TAREA ESCRITA 1
Responde con base en el texto sobre Pancho:
(a) ¿Cuántas casas hay en Pancho?
(b) ¿A qué hora emprenden ‘Juancho’ y Andrés la caminata hacia su colegio?
(c) ¿De qué trabaja Arturo Deluque?
TAREA ESCRITA 2
Según el texto sobre Pancho, ¿por qué Wilmer Olmos duerme dos horas como mucho?
TAREA ESCRITA 3
Devuelve el tramo del texto sobre Pancho que va desde "Los habitantes del" hasta "- 01:00 p. m.".

TEXTO PROPORCIONADO
* * * * * * * * *
Los habitantes del corregimiento guajiro solo cuentan con el servicio público de energía, compran pimpinas de gas o cocinan en leña, rebuscan el agua y, por su cercanía al río Ranchería, cada año experimentan inundaciones.

Redacción Colombia y Ashley Valentina Duarte Monroy*
12 de febrero de 2022 - 01:00 p. m.
Este es Pancho, un corregimiento del municipio de Manaure, que tiene una vía, un colegio, una tienda y diez casas con luz, pero sin agua ni gas instalados. / Foto: Ashley Valentina Duarte Monroy
Este es Pancho, un corregimiento del municipio de Manaure, que tiene una vía, un colegio, una tienda y diez casas con luz, pero sin agua ni gas instalados. / Foto: Ashley Valentina Duarte Monroy
Foto: Ashley Valentina Duarte Monroy - Ashley Duarte

En Pancho, un corregimiento del municipio de Manaure, de la Alta y Media Guajira, hay una vía, una escuela, una tienda y diez casas. Todos los días entre semana, a las cuatro de la mañana, aun cuando ni el primer rayo de sol se ha asomado por los árboles de trupillo, Wilmer Olmos, ‘Borna’, un cincuentañero de tez morena, cabello negro, ojos caídos y boca con pocos dientes, se despierta. Duerme dos horas, por mucho, pues es el encargado de celar la escuela, la cual fue atracada a principios de agosto y, ahora, no tiene reflectores, ni aire acondicionado en la sala de informática.

Alcira Ipuana, su esposa, una indígena wayuu de cuarenta y siete años, también desde esa hora, ya está de pie haciéndole el desayuno a ‘Juancho’ y a Andrés, sus dos hijos adolescentes, quienes, a las cinco, emprenden una caminata hacia el norte de cincuenta minutos por una carretera destapada para llegar a su colegio en Riohacha, la capital del departamento. Danna, la hija mayor, ayuda a alistar a Yerian, Yulieth y Alinda, sus tres primos. A las siete, cruzan la carretera de arena y piedra y entran a estudiar; Wilmer y Arturo Deluque —el esposo de Danna— salen a trabajar, de obrero y auxiliar de topografía, respectivamente. Nadie parte sin comer un bollo de harina de maíz, con queso o, para variar algunos días, con huevos de su gallinero, y un vaso de café.
* * * * * * * * *
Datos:
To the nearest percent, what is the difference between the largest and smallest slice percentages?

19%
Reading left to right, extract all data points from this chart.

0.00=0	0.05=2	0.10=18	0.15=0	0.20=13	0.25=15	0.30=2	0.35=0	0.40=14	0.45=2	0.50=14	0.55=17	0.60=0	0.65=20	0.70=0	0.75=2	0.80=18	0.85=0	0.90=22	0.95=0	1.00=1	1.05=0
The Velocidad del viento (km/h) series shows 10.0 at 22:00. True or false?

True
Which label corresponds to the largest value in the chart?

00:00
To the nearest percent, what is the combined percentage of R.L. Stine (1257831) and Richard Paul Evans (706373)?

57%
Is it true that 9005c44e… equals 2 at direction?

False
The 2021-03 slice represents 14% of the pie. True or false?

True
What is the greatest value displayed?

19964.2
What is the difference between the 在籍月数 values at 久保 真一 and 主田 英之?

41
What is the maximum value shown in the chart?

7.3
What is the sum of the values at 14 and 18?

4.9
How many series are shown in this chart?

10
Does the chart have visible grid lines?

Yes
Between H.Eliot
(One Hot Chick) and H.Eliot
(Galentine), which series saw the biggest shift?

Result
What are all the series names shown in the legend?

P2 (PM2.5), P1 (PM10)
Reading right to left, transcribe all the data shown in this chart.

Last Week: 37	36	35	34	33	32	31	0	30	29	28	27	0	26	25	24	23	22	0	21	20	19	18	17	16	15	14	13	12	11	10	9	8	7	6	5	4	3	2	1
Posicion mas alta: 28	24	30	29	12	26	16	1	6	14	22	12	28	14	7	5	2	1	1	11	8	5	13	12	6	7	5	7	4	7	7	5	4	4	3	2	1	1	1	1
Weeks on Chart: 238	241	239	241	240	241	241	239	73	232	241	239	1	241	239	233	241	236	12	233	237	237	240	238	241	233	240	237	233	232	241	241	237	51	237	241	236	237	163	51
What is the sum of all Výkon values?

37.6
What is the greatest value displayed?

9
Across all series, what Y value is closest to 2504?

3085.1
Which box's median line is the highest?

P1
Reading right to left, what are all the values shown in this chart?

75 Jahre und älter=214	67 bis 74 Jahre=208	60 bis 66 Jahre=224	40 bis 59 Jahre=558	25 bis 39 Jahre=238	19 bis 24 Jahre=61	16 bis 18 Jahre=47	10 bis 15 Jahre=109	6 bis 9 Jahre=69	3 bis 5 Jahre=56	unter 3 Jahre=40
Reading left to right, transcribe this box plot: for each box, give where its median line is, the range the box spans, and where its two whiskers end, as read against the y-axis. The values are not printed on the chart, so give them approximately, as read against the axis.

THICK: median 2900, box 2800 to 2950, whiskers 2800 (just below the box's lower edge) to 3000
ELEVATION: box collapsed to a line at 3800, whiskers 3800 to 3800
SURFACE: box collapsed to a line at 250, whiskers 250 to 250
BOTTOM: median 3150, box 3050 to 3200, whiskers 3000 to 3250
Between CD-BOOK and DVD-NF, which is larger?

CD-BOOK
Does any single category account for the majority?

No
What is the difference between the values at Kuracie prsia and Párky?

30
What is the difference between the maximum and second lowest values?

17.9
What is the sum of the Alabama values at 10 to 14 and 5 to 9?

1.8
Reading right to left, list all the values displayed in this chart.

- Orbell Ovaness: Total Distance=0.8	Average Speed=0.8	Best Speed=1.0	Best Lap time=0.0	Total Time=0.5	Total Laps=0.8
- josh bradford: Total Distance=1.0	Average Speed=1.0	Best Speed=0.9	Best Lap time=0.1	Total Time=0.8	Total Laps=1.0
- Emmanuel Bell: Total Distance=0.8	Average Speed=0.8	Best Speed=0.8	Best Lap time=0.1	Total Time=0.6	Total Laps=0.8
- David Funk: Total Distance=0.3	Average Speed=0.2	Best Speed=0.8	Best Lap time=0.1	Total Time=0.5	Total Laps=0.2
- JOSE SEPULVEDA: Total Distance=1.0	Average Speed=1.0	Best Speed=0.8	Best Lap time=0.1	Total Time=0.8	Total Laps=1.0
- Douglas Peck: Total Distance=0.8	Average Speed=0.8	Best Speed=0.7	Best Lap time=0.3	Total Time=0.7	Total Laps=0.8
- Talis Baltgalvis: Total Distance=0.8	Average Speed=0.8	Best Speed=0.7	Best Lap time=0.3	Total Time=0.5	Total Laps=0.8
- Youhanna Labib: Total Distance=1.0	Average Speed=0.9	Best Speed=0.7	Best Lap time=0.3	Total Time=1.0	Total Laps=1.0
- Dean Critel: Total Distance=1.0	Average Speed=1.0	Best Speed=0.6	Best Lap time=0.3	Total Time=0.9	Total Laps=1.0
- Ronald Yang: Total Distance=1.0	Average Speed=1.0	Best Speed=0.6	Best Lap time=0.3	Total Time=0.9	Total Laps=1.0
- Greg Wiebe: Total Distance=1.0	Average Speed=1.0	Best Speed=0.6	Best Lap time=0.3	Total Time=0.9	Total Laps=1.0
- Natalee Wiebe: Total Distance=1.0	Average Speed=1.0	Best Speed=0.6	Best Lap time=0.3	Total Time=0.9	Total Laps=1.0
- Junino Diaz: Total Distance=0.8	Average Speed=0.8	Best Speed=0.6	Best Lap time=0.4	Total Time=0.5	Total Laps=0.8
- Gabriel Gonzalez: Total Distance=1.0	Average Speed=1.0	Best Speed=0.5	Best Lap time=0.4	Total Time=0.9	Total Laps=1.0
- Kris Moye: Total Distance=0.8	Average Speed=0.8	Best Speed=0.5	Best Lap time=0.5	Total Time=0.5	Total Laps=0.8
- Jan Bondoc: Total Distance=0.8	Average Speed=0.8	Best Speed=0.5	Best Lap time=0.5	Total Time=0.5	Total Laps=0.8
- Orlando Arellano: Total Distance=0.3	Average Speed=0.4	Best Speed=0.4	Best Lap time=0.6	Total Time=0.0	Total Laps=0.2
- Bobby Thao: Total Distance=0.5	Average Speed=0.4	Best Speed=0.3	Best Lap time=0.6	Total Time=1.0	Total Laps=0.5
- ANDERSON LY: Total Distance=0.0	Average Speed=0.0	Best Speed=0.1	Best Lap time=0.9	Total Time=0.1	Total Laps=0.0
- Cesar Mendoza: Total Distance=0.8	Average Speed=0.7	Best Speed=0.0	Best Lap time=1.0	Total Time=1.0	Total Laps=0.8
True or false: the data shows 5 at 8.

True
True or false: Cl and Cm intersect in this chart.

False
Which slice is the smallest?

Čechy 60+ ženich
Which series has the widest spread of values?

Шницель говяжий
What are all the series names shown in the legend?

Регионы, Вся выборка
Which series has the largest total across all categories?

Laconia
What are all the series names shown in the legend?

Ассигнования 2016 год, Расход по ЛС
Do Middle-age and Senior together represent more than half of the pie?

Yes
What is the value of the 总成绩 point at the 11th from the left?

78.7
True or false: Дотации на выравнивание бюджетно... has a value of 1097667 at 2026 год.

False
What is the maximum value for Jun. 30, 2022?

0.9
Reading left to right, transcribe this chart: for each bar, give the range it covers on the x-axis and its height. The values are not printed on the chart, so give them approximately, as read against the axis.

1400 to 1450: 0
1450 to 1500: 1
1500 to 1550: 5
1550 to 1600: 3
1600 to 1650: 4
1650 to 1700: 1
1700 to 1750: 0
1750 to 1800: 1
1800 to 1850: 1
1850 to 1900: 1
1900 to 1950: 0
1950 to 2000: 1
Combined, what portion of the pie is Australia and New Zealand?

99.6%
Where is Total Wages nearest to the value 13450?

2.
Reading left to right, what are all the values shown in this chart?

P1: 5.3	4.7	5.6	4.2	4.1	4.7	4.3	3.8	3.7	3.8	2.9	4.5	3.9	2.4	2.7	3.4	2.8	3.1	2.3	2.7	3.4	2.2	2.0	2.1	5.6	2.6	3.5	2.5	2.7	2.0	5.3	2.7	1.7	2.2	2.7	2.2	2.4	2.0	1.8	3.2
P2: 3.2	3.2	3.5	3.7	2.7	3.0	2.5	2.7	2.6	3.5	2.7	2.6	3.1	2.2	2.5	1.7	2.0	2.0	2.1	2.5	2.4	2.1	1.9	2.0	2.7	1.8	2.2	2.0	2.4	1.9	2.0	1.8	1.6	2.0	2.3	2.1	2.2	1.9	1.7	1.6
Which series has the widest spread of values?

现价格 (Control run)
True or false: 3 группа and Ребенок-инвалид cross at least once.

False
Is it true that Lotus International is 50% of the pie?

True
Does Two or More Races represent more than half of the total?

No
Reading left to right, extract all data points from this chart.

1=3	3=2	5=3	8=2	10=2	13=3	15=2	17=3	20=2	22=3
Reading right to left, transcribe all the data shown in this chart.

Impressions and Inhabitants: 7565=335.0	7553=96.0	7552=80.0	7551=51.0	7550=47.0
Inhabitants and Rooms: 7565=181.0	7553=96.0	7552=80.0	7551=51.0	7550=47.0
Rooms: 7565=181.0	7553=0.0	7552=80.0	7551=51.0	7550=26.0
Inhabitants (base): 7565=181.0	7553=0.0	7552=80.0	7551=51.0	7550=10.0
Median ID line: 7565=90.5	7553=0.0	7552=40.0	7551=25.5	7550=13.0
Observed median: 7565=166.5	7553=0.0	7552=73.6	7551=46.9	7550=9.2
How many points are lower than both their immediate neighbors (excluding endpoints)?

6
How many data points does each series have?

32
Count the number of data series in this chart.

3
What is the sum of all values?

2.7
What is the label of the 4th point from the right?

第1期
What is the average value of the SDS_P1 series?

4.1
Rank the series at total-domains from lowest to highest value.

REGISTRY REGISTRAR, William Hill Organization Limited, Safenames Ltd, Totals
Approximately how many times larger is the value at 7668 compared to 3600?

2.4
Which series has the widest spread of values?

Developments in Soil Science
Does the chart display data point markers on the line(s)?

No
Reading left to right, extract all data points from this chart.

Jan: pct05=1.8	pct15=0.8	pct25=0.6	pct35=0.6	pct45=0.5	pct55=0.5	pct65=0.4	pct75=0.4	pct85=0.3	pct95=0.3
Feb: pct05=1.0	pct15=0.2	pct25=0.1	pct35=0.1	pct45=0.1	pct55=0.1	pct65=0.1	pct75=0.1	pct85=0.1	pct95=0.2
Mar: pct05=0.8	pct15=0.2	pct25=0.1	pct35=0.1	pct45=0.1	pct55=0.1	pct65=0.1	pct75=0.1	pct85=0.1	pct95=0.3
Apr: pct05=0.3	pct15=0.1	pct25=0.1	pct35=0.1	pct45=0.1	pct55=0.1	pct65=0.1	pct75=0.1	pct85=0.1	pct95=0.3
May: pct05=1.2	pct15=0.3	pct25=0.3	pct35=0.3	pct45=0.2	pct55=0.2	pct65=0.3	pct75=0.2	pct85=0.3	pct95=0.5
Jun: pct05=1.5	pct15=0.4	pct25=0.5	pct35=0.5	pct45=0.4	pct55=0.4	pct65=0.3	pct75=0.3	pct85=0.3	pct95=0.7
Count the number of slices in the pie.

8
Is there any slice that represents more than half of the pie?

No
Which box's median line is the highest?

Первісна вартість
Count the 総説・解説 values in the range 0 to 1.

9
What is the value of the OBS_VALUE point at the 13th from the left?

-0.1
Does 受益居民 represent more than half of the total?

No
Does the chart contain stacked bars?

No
* * * * * * * * *
RESULTADO DEL EJERCICIO 1
(a) Diez casas.
(b) A las cinco.
(c) De auxiliar de topografía.

RESULTADO DEL EJERCICIO 2
Wilmer Olmos duerme dos horas como mucho porque es el encargado de celar la escuela. La escuela fue atracada a principios de agosto.

RESULTADO DEL EJERCICIO 3
Los habitantes del corregimiento guajiro solo cuentan con el servicio público de energía, compran pimpinas de gas o cocinan en leña, rebuscan el agua y, por su cercanía al río Ranchería, cada año experimentan inundaciones.

Redacción Colombia y Ashley Valentina Duarte Monroy*
12 de febrero de 2022 - 01:00 p. m.